Maitre Taisen Deshimaru
Le temps selon maître Dogen

Ne pensez pas au temps comme s’envolant simplement au loin, il y aurait séparation entre le temps et vous-mêmes. Si vous pensez que le temps est juste un phéno­mène qui passe, vous ne comprendrez jamais l’Être-­temps. La signification centrale de l’Être-temps est que chaque être dans le monde entier est relié aux autres et ne peut jamais se séparer du temps. L’être est le temps et par conséquent mon propre temps véritable. Cepen­dant, il y a un mouvement du temps dans le sens de se mouvoir d’aujourd’hui à demain, d’aujourd’hui à hier, d’hier à aujourd’hui, d’aujourd’hui à aujourd’hui, de demain à demain. Ce mouvement est caractéristique du temps. Passé et présent ne peuvent se recouper, ils sont indépendants et ne chevauchent pas. La tâche difficile des professeurs est de nouveau l’Être-temps. La plupart des gens pensent que le temps passe et ne réalisent pas, qu’il y a un aspect qui ne passe pas. Réaliser cela est compren­dre l’Être. Ne pas le réaliser est aussi l’Être… Car la réalisation et l’ignorance sont l’une et l’autre contenues dans l’Être-temps. Rappelez-vous cependant que l’Être-­temps est indépendant des idées. Il est l’actualisation de l’Être.

(Revue Question De. No 41. Mars 1981)

Au début de mon séjour en Europe, j’eus le privilège de rencontrer à l’Université d’Hei­delberg le grand philosophe allemand Karl Jaspers. Il me confia qu’il considérait toute la philosophie européenne comme parvenue à son terme et d’aucune influence sur la vie actuelle. Une seule étude l’intéressait alors profondément, celle du Zen, qu’il regrettait d’avoir entreprise trop tardivement, après une lecture d’Herrigel. Il avait écrit sur le Bouddhisme un livre qu’il me donna. « Le Zen, me dit-il, est la philosophie la plus haute, celle qui guidera la civilisation future. »

Il admirait énormément Dogen et comme je lui demandais quelle était l’œuvre de Dogen qu’il pré­férait et considérait comme la plus importante, il répondit « le Shobogenzo, et dans le Shobogenzo particulièrement le chapitre sur le temps, Uji, l’ETRE-TEMPS.

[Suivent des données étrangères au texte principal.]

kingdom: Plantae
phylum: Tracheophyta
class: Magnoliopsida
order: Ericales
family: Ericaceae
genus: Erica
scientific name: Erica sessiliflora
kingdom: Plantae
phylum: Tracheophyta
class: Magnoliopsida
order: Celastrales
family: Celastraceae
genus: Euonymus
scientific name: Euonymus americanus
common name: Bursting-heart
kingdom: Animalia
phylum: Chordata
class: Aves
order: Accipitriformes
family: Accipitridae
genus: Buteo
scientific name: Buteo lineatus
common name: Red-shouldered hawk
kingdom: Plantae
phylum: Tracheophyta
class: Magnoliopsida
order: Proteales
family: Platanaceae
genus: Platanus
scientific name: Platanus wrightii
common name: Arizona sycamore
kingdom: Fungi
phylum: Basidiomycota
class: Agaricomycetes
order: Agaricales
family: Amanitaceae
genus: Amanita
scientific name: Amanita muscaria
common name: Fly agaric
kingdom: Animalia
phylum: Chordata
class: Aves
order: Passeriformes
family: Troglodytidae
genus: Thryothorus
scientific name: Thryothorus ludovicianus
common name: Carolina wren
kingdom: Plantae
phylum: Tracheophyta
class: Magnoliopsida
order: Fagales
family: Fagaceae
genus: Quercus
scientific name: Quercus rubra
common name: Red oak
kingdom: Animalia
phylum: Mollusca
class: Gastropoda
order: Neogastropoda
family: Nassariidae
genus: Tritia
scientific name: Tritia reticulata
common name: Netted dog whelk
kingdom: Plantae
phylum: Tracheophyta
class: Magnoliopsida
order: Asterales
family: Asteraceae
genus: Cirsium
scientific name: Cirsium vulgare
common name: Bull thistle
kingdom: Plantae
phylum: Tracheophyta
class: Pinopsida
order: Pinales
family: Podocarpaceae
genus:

On m’a rapporté que Jaspers aurait dit également : « Si je recommençais ma vie, je n’écrirais plus de livres, je me contenterais de m’asseoir en silence. » On sait qu’Einstein également méditait dans son labora­toire.

Il y a deux ans au Japon, j’ai publié un ouvrage intitulé Zen & Civilisation. Dans ce livre, l’un des chapitres traite du temps. J’y ai comparé les théories sur le temps en Europe et dans le Zen, spécialement chez Dogen.

Maintenant éternel

Je ne veux pas m’étendre sur les conceptions émises dans les diverses branches scientifiques et philosophiques euro­péennes. Si on compare on peut remarquer que Kierke­gaard expliquait le temps comme principe de base phéno­ménologique soutenant l’existence de tout être sensible et trouvant dans l’éternité sa racine. Dogen lui, considère le temps à la manière de Platon qui y voyait une suite d’événements et non l’apparence de l’éternité. Comme Kant, il voit dans chaque instant l’expression d’une entité indépendante, mais il ne se limite pas à l’affirmation kan­tienne selon laquelle le temps est l’existence. Il établit aussi à l’inverse que l’existence est le temps, proposition qui dépasse le dualisme occidental et il ajoute que l’exis­tence en dehors du temps n’existe pas. Bergson a consi­déré le temps subjectif et analysé la durée vitale inté­rieure, trouvant une continuation dans le présent qui porte son passé et contient son avenir, et donnant à la mémoire une place fondamentale mais ne réussissant pas à édifier une théorie unifiée du passé, du présent et du futur. Husserl, dans sa Phénoménologie, établit une conscience pure qu’il propose au temps et différencie du temps cosmique en tant que durée intérieure. Heidegger conçoit le temps comme principal déterminant de l’exis­tence, catégorie fondamentale de la vie. Pour Leibnitz, le temps n’est pas l’existence. Et pour Newton, c’est le juste milieu. Il y a un temps relatif et un temps absolu. C’est plus près de Dogen.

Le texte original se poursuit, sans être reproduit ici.